As I pondered that possibility, another truth was revealed to me. My head was pounding. As though it was bulletproof and someone had shot it from a submachine gun, I thought. Then it all came back
to me in a single large wave, and I opened my eyes and ran. Tried to run, really. I was flat on my back, so my heels kicked at the floor. Hands grabbed at my shoulders and I screamed.
“Luke! Luke!” a familiar voice was calling. “Calm down, man. It’s over. It’s over.”
It’s over. That short sentence popped the stopper and I slumped to the floor like a deflating air-mattress. It was over. We were in the helicopter. The blades were rotating. We were in the air. We made it. But why does my head?
“You tanked and conked the back of your head on the edge here,” Paul said. I must have asked it aloud. He was seated above me, pale and jacketless, shoulder tightly bandaged. He pointed where I had conked my head. I examined the spot and found nothing particularly enlightening.
Propping myself up on the elbows, I looked around. Iris was behind me by the window, a black cashmere jacket over her shoulders. “You okay?” I asked. She nodded and smiled.
I sat up. From my vantage point I could only see the uninterrupted blue of the sky outside. It felt like we hovered in place.
“How long was out?” I asked Paul. “Wait, don’t tell me. Three seconds?”

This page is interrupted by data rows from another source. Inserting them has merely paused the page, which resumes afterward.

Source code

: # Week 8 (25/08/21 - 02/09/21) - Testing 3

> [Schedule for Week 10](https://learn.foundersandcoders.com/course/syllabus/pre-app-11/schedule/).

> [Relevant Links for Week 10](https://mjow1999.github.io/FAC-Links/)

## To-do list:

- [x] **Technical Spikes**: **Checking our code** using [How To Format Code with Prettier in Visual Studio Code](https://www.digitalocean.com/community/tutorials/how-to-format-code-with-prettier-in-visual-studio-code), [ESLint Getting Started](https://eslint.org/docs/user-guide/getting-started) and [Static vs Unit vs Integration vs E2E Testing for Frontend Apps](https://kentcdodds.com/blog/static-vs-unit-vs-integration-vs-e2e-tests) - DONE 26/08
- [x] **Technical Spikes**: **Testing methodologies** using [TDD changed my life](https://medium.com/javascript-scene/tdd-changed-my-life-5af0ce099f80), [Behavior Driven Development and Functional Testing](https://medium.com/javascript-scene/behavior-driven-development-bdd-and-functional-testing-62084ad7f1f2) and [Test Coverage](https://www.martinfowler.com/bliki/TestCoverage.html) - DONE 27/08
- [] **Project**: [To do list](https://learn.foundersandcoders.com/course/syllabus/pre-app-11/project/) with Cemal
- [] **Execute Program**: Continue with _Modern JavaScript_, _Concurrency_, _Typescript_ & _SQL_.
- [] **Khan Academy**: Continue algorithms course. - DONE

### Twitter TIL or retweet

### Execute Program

“Almost ten minutes,” Iris answered for him. Paul attempted to grin, but it came out one-sided and distorted his face. Giving him a glance, I crawled into an empty seat.
“Did I miss anything?” even as I asked it, I felt how still the air was inside the cabin.
Iris smiled again, but didn’t answer. Instead, she sort of half-shrugged and looked out of the window. I followed her gaze and there was the lake, brilliant in the sun. To the right, downtown rose to meet us like a huge castle built by a race of pacifistic artisans, all towers and no walls. Agent Brome guided the helicopter up, over the first buildings.